- Scoliosis is an abnormal curvature of the spine causing compression of one side of the body. Scoliosis also involves a rotation of the spine, in which the individual vertebrae bones twist around the long axis of the spine.
- It's estimated that 4% of all children ages 10 to 14 have detectable scoliosis. About 60% to 80% of all cases occur in adolescent girls. When boys are affected, it usually develops in early childhood.
- Although the exact cause of scoliosis is unknown, genetics is believed to play a role as it often runs in families.
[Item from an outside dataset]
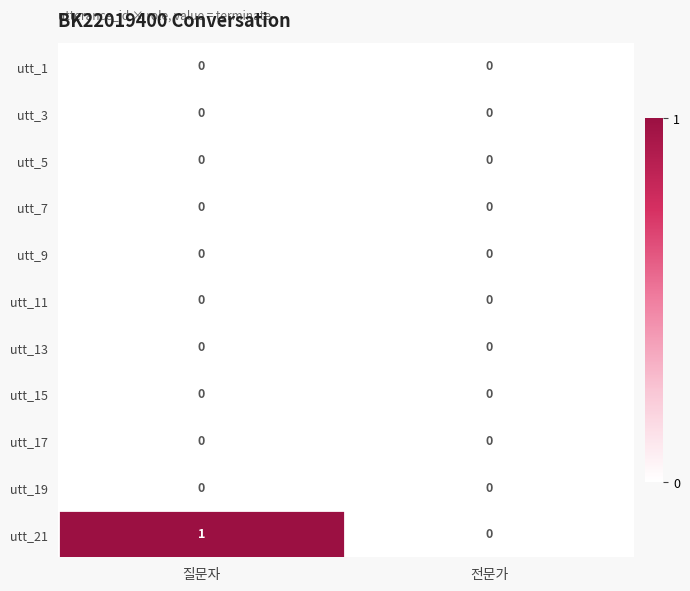

Is it true that utt_13 equals 0 at 질문자?

True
When scoliosis develops later in childhood, there's usually no cause found in over 80% of cases; the rest can be due to conditions such as polio, cerebral palsy, juvenile osteoporosis, or other disease.
- Developing scoliosis may go undetected for years, but as the child enters puberty, and is growing more quickly, the degree of spinal bending can dramatically increase and become very noticeable.
- For those with more severe scoliosis, back muscle fatigue and pain may be felt and sometimes the condition can worsen with time. The abnormal compression of the ribs on one side of the body can put pressure on vital organs and can cause a change in function of the heart and lungs if left untreated.
- Treatment is based on the severity of the spine's curvature. About 50% of children with scoliosis will need some form of treatment or at least require close follow-up with a doctor. Prompt treatment will usually prevent the condition from worsening.
- For progressive scoliosis, a customized brace or plaster cast will be needed to hold the spine straight. The brace is made to extend from the hips to the neck, and must be worn for about 23 hours a day. In very severe cases, surgical correction of the spine may be necessary and most commonly involves a spinal fusion with attachment of metal rods to the spine. In the majority of cases, a back brace and/or surgery helps correct the problem. Another treatment sometimes used is electrospinal stimulation. In this procedure, the spinal muscles are stimulated with tiny electrical currents and strengthened, and this helps straighten out the spine.
- A family history of scoliosis is an important risk factor. If you have a family history of scoliosis, take your child to see your family doctor or a paediatrician for early screening. Learn about exercises that can improve posture and strengthen the muscles that support the spine (e.g., abdominal muscles). When detected early and treated appropriately, scoliosis may not progress or cause major disability.